Bowling said Fish and Wildlife often have landowners ask about hunting the elk on their own property.

“That’s a big reason why we created these two programs,” Bowling said. “They’re both point based systems. The Voucher Cooperator Program is an elk hunting program. It’s an access program for folks who will allow people come onto their property for limited hunting access.”

Bowling pointed out the program requires the owner to have 100 or more acres of land.

“For every elk that’s harvested on their property, they get one point,” Bowling explained. “When that landowner gets 10 points, they get an elk tag to be used on their own property the following year.”

Bowling said the points have recently been dropped from 20 to 10 to make the program more attractive to landowners. He also explained the points roll over from year to year.

“If you have just a few elk on your land, it might take you a few years to get 10 points,” Bowling said.

Bowling said it is a landowner friendly program.

“You’re allowed to limit the number of hunters, it’s not wide open,” Bowling explained. “It’s not for public access. It’s for elk hunting only, and the landowner gets to essentially choose how many people they want on their land.”

Bowling also explained the Elk Restoration Program.

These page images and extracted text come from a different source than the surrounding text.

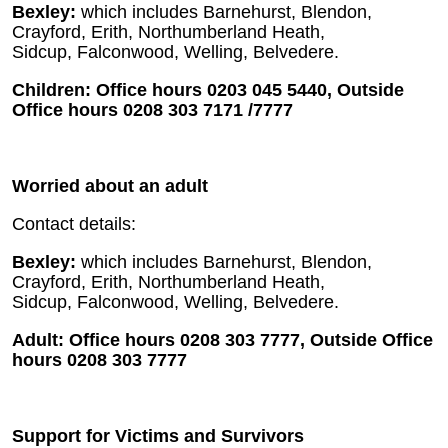
Bexley:
which includes Barnehurst, Blendon,
Crayford, Erith, Northumberland Heath,
Sidcup, Falconwood, Welling, Belvedere.
Children: Office hours 0203 045 5440, Outside
Office hours 0208 303 7171 /7777
Worried about an adult
Contact details:
Bexley:
which includes Barnehurst, Blendon,
Crayford, Erith, Northumberland Heath,
Sidcup, Falconwood, Welling, Belvedere.
Adult: Office hours 0208 303 7777, Outside Office
hours 0208 303 7777
Support for Victims and Survivors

“The point system works the same, at 10 points the landowner gets an elk permit,” Bowling said. “But, instead of hunter access, it’s set up for tracking.”

Bowling said Fish and Wildlife move elk around in order to create new herds.

“If a landowner isn’t comfortable providing hunting access, they can contact the department, we’ll come out and we can potentially put an elk track on your land,” Bowling said. “For every elk that we track and move on your property, that landowner gets a point.”

Bowling said the tags obtained through these programs are completely transferable and may be given to another individual or sold.

“If you’re not so much about elk hunting yourself, you can sell that tag or give it away,” Bowling said. “It’s up to you how you use it — you just have to let us know who’s going to receive the permit.”

Bowling asked the magistrates to let their constituents know about the programs.